BEGIN SUPPLIED MATERIAL

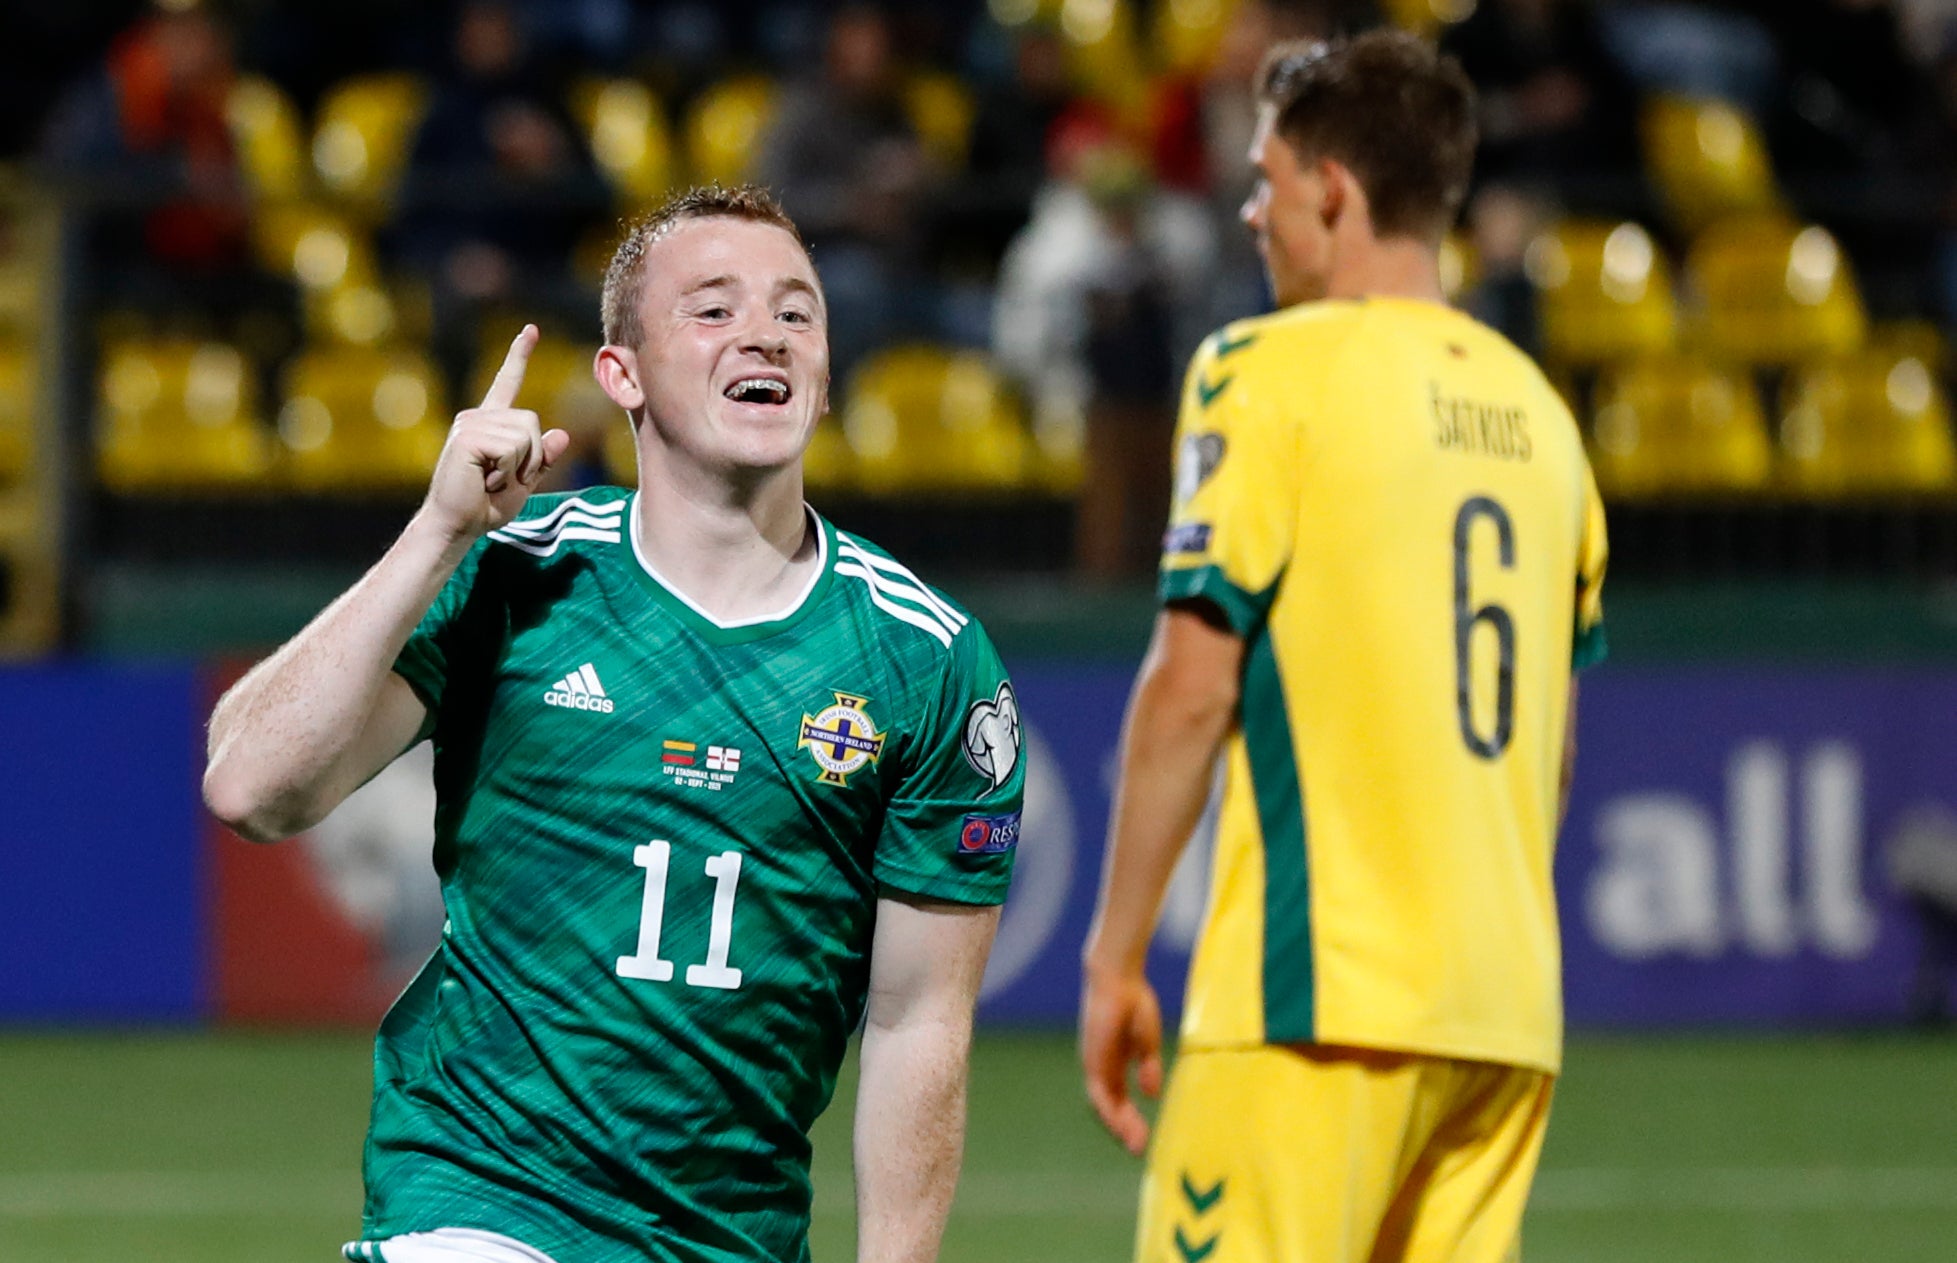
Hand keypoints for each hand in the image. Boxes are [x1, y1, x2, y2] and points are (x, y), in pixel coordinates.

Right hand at [421, 325, 570, 539]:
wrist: (456, 525)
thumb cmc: (485, 506)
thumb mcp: (524, 482)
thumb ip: (542, 458)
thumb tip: (562, 434)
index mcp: (489, 423)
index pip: (506, 382)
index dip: (519, 355)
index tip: (531, 329)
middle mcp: (477, 417)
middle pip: (531, 420)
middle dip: (531, 456)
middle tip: (503, 479)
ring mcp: (470, 424)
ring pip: (525, 435)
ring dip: (520, 466)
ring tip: (492, 480)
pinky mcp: (467, 437)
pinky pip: (513, 447)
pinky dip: (509, 470)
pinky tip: (486, 479)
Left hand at [1079, 964, 1163, 1156]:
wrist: (1118, 978)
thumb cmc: (1134, 1002)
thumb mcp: (1146, 1041)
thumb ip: (1147, 1067)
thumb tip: (1150, 1095)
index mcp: (1115, 1063)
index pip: (1119, 1100)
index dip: (1130, 1120)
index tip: (1145, 1139)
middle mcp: (1102, 1068)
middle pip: (1110, 1107)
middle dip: (1125, 1130)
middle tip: (1140, 1150)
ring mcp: (1095, 1064)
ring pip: (1103, 1105)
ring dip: (1119, 1127)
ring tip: (1136, 1146)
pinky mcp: (1094, 1059)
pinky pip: (1101, 1092)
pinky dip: (1111, 1111)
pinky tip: (1124, 1125)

END SUPPLIED MATERIAL

YOUR OBJECTIVE ▸ Each line from the start of the entries through the line with "index dip: (519, 355)" is to be restated exactly, and the pictures are to be skipped.

YOUR RESPONSE ▸
Hand keypoints for each hand in the image. Boxes are [x1, y1, x2, y2] and points are (x, y), in pixel coordinates.

Right hand at [421, 325, 570, 539]:
wrist: (456, 525)
thumb cmc: (485, 506)
thumb mcp: (524, 482)
thumb ip: (542, 458)
thumb tip: (562, 434)
index mcp: (489, 423)
index pip: (506, 382)
index dip: (519, 355)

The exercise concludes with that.